Basically that meant, if an order was somewhere stuck in the process for over half a day after they accepted it, they were fucked and had to pay damages to the customer.

So, task was to tighten the schedules so everything goes smoothly, while at the same time manufacturing capacities where limited, the physical process itself also had limitations (like, even if a customer ordered 1 product of a certain kind, at least 8 of that kind had to be produced, so sometimes it was a good choice to produce something a day too early and stock it for a day to optimally use the production capacities), so it was important that an order was denied right at the start and that the estimates if it can be fulfilled at all were correct from the beginning.
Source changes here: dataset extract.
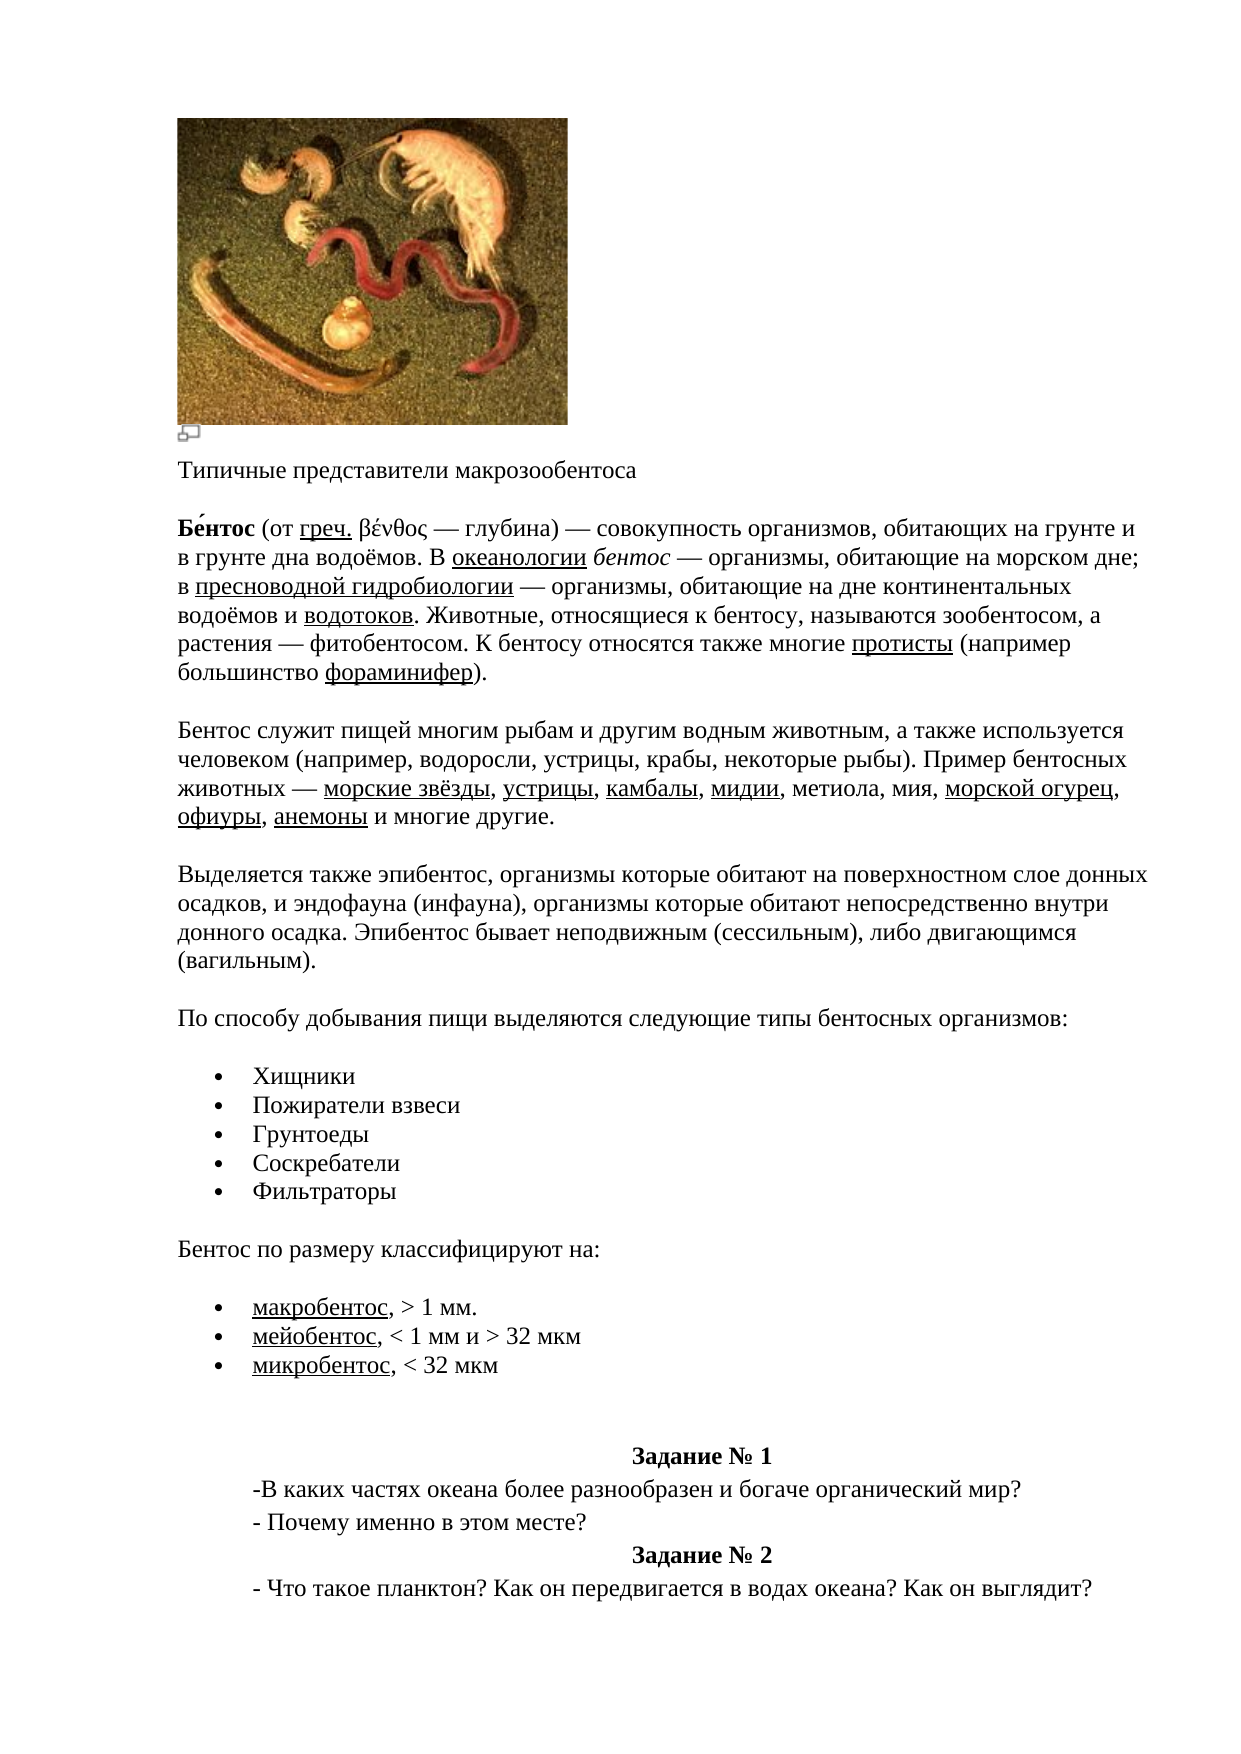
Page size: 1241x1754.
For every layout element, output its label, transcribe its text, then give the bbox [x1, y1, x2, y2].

Now, SAP has mechanisms for all of this. Just not the way the company needed (at least not with the ERP alone. Additional components, like SAP APO, might have improved this, but those were not licensed and implemented). Basically, there were two types of sales orders in the system, both did about 80% of what the company needed, you could either produce for stock and sell from stock like they used do when they still had their larger warehouse, but this caused problems as manufactured product sometimes was not packed optimally, so stuff had to be taken apart and repacked for final delivery (because from the manufacturing plants point of view, only an order for e.g. 50 units of product X came in for that way), or express orders came in for identical goods and because not enough could be produced in time, the less important customer got the delivery when both where overpromised.
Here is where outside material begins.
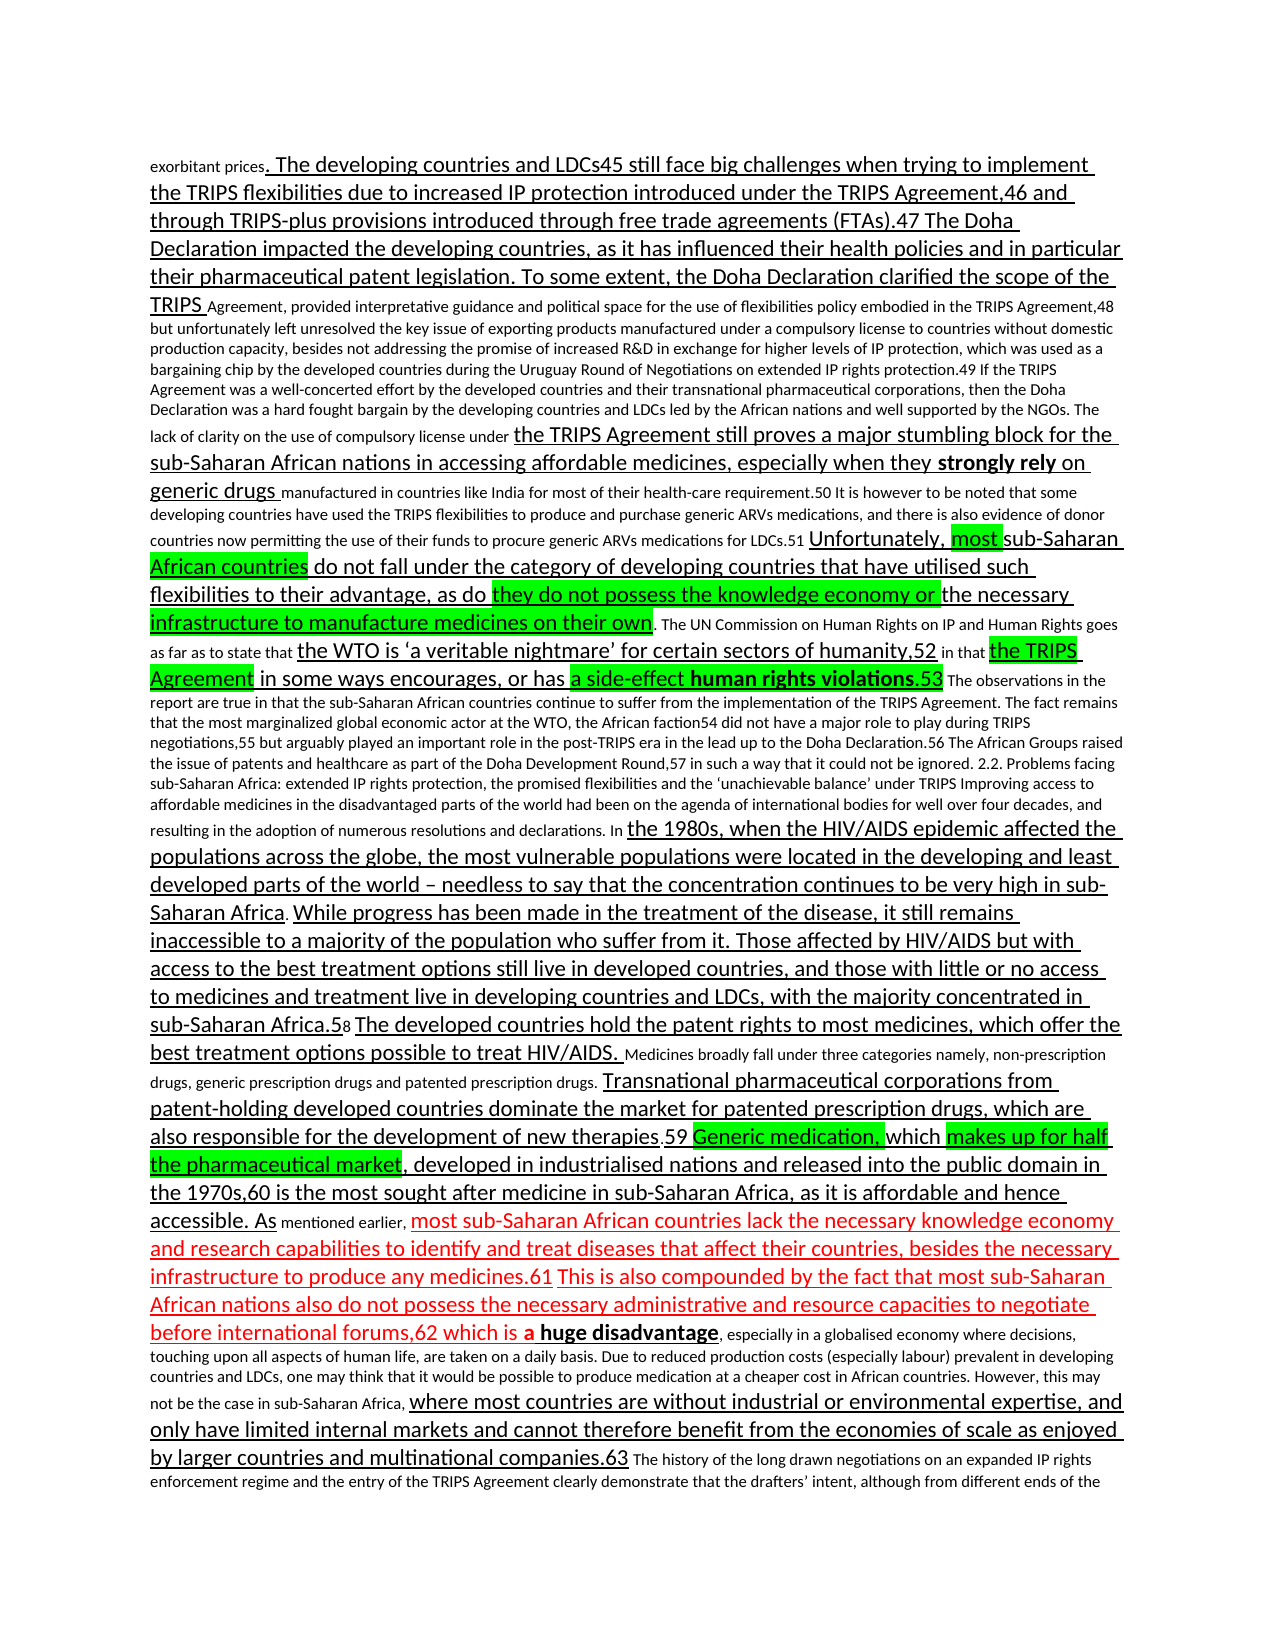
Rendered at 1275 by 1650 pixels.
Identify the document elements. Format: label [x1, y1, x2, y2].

Alternatively, as would have been the better choice, they could have used make-to-order production in the manufacturing plant and directly associate sales orders and manufacturing orders. This would have been the natural way to do it, but there were "reasons", again routed in the way labor was organized at that plant, that this could not be done.

Oh, and of course, even after solving the production orders, there was still the problem that the sales orders also contained trading goods from China, so that also had to be integrated into the final delivery to the customer at an optimal point in time.

So the company basically needed a custom cross of both methods, which the ERP naturally did and could not support, as the special circumstances could never have been foreseen (Actually, to this day, I would say this was a typical case of politics and company inertia at work. The labor processes actually would better have been reorganized in a way to make a standard process work. I warned the customer, the SAP consultancy warned the customer, but "nothing can be done about this").

So this was unfortunately the time where we had to heavily make changes to the system - custom reports for availability planning, some custom user exits to modify the production start times when orders where transferred between sales and production, lots of small detail stuff like that to make the process go flawlessly at least in software.

The software project actually was successful, mainly because the SAP consultancy was not as bad as my customer believed, they just needed someone who could actually properly describe the problem, so we got away with about 100 development hours, which is not much in an SAP context, simply because the system is so darn huge, you will probably spend 10 hours alone to find the proper location in the business process to apply your change to.

Sadly, customer still went bankrupt. Because the physical process was suboptimal still. But at least the software could model it in the end ;-)


The last two things don't have anything to do with SAP whatsoever. Just saying.